Supplied passage:
↓

Monday, 30 April 2012

The Right to Bare Arms

I don't understand.

No really, I haven't got a clue.

Not even a geriatric glow worms arse of an idea to light the moles-pocket darkness of my total and utter incomprehension.

Throughout the passage of my disorganised, rudderless, futtering existence there has been one comforting precept that I have come to rely on;  that if I repeat any activity to which I bear some small aptitude a sufficient number of times, then I become tolerably proficient at it.

It's a strategy that has served me well in many areas:

Riding a bicycle, brushing my teeth without poking my eye out, avoiding IKEA, impersonating a stoat, getting fired from proper jobs, making tiny mice out of apple pips, buying shoes that don't fit.

All these, and more, are areas where I feel completely capable because I have done them so many times that I no longer have to think about them.  They just sort of happen automatically.

I rely on them.

Soooo.... why in the name of God's underpants do I periodically lose the ability to make anything even vaguely convincing appear on the evil, taunting piece of overstarched bedlinen propped up on the easel in front of me?

I mean, what if I suddenly forgot how to drive a car half way round Oxford circus, or had a momentary lapse of cognisance whilst doing something crucial involving a step ladder, a bucket of angry gerbils and an unusually large Swiss army knife?

I live in the cosy reassurance that such things are unlikely to happen, so why does the one ability I've devoted more time and attention to than any other suddenly decide to pack it's Speedo's and buzz off on its holidays without leaving a forwarding address?!

By now you may have gathered that the current bid for artistic gold has not gone according to plan.

It's like turning up at the Olympics only to find you've forgotten your PE kit.

It should be so simple: Paint the chairman's portrait as a present for his birthday.

I've worked with him for years, he's a perfect sitter, and I get a pretty fair likeness of his more reflective, personal side in a couple of takes.

Bung in his favourite winebar and a few memento's and the job's all but done.

All but for the foreground figure which steadfastly refuses to resemble a woman in a sleeveless dress and persists in looking like a haddock that's swallowed a hunchback.

Some days you just feel like sitting at the bottom of the garden eating worms.

At least I know how to do that....





        

Wednesday, 18 April 2012

Cometh the Hour, Cometh the Woman



It's odd,  but reassuring,  how paintings seem to sort themselves out if you let them.

This one is far from finished yet,  but it's on it's way.

If you recall,  I'd made a pig's protrusion of it by trying to fake it using old photo's as reference instead of basing it on a real person.

Long story short:
Quick trip to a Burlesque show in town, friendly fabulous dancers,  a studio session involving feathers, glitter,  fishnets and a spontaneous symposium on the failure rate of merkin attachment products and I had everything (and more ) that I needed to complete this painting and a whole bunch more.

By now you will have gathered that this whole process is to do with so much more than making pictures.

It's about meeting some pretty amazing people,  being witness to their stories  and celebrating the magic and brilliance of their take on the world.

All I have to do is link up the themes and colour them in.

This, then, is the story so far of a painting that feels like it would finish itself if I stopped painting it.

↑

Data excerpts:
↓

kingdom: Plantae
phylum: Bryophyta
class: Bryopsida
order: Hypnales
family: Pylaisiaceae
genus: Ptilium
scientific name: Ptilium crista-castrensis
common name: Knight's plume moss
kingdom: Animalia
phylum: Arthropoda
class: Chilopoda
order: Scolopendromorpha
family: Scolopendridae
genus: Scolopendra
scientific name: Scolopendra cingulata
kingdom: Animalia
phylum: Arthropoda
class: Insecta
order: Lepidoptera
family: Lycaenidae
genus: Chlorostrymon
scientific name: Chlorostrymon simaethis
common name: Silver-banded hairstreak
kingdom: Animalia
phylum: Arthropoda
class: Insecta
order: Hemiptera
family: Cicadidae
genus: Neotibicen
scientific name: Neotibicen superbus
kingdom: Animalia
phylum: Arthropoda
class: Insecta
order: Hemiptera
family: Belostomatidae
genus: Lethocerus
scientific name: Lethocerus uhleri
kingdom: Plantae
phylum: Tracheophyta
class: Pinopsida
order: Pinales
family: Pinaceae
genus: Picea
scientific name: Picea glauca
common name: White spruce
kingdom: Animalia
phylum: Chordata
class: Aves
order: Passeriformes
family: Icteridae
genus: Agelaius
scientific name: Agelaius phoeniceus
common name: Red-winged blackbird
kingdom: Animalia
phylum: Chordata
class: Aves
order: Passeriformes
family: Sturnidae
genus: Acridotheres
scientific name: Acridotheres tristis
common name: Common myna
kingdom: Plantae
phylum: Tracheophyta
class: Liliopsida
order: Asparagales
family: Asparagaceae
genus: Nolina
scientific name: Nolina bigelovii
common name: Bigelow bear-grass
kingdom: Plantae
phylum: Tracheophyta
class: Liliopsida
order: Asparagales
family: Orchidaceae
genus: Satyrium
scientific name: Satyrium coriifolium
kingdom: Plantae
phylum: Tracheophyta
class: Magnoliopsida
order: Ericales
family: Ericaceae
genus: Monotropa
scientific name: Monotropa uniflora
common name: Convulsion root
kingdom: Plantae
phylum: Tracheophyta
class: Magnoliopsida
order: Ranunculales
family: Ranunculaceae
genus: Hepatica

↑

What you will do:
[1] Rewrite the painting blog post from "By now you may" to "swallowed a hunchback.", putting "mackerel" in place of "haddock".
[2] In the records, copy out word for word the lines from the line with "family: Cicadidae" to the line with "common name: White spruce".

Answer list:
[1]
By now you may have gathered that the current bid for artistic gold has not gone according to plan.

It's like turning up at the Olympics only to find you've forgotten your PE kit.

It should be so simple: Paint the chairman's portrait as a present for his birthday.

I've worked with him for years, he's a perfect sitter, and I get a pretty fair likeness of his more reflective, personal side in a couple of takes.

Bung in his favourite winebar and a few memento's and the job's all but done.

All but for the foreground figure which steadfastly refuses to resemble a woman in a sleeveless dress and persists in looking like a mackerel that's swallowed a hunchback.

[2]
family: Cicadidae
genus: Neotibicen
scientific name: Neotibicen superbus
kingdom: Animalia
phylum: Arthropoda
class: Insecta
order: Hemiptera
family: Belostomatidae
genus: Lethocerus
scientific name: Lethocerus uhleri
kingdom: Plantae
phylum: Tracheophyta
class: Pinopsida
order: Pinales
family: Pinaceae
genus: Picea
scientific name: Picea glauca
common name: White spruce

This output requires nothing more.